Extracted records
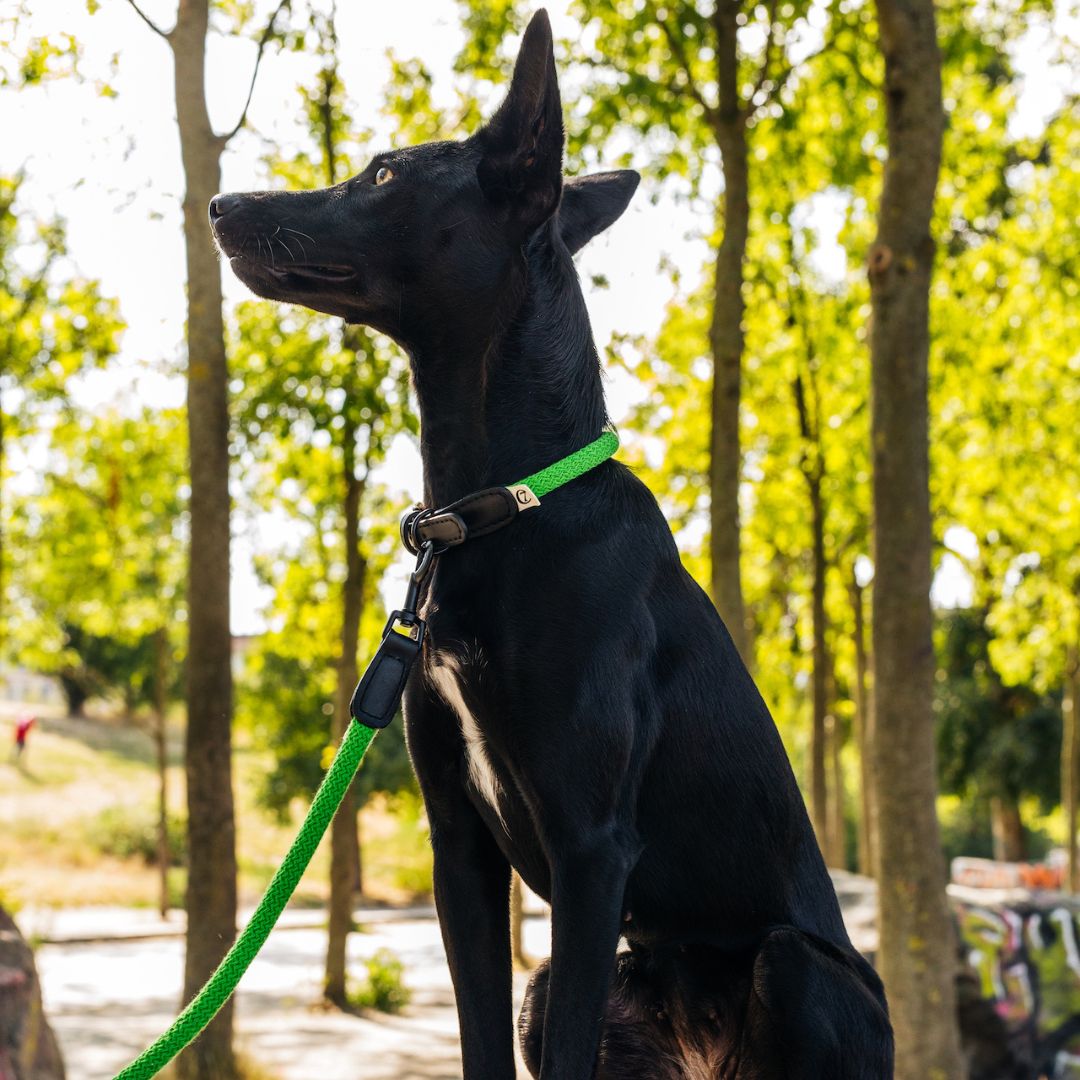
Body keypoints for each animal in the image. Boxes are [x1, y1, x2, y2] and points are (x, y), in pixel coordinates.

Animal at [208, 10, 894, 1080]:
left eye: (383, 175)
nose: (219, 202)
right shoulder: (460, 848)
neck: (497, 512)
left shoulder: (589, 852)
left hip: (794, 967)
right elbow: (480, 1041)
...
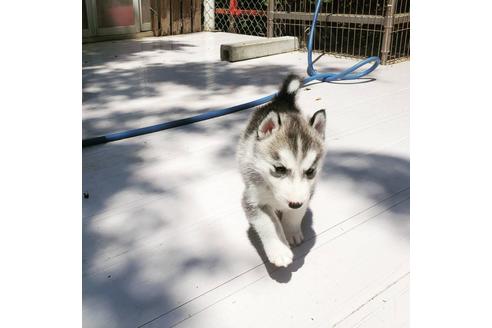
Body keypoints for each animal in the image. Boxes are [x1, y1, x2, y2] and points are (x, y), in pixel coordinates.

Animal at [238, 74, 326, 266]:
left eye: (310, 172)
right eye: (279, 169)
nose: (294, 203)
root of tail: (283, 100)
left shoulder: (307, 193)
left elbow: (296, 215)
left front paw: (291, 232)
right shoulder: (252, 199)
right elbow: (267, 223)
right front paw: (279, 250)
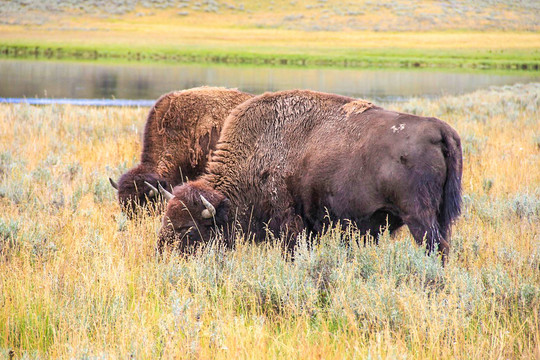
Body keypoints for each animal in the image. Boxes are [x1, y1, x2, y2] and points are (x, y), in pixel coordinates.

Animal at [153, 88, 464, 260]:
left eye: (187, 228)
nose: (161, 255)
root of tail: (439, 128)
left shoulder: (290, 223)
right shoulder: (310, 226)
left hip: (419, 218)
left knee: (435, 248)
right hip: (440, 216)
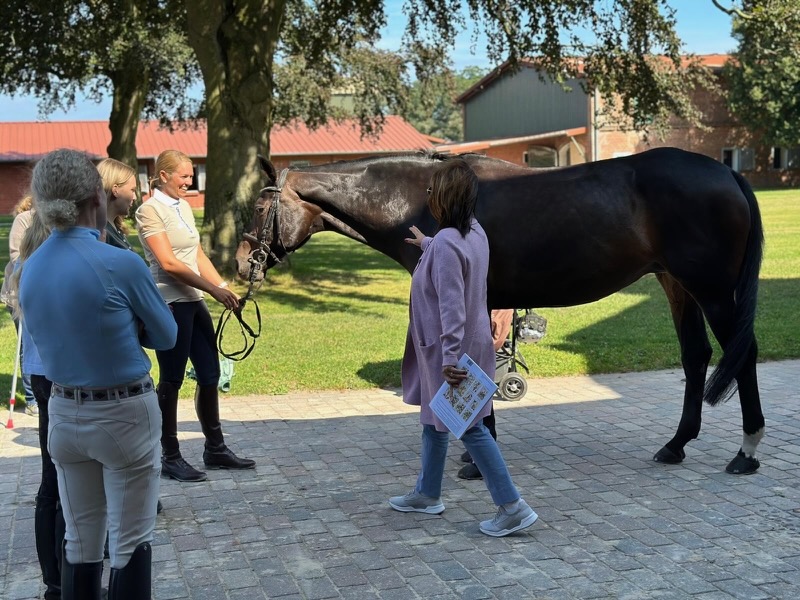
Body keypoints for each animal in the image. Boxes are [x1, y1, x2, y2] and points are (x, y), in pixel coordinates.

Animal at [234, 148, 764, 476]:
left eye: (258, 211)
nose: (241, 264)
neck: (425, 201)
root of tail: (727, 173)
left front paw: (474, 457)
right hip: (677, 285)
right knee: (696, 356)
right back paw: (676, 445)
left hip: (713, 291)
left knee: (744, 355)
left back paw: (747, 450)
...
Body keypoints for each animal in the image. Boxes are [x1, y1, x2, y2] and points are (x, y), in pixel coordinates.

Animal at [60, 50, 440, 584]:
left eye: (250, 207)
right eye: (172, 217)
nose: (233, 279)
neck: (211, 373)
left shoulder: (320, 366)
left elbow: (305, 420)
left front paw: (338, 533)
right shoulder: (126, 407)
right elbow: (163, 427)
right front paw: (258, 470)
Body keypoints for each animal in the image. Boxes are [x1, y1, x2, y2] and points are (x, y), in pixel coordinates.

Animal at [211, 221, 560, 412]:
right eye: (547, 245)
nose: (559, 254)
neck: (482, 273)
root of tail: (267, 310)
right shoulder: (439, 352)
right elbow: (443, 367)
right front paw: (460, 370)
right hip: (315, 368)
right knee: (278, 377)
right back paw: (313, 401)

> _Exercise goal_: Reproduce every line from the preceding data in which the word "elbow" can be found.

> _Answer section_:
right elbow: (480, 1041)
left elbow: (296, 215)
right elbow: (267, 223)
left elbow: (305, 420)
right elbow: (163, 427)
right elbow: (443, 367)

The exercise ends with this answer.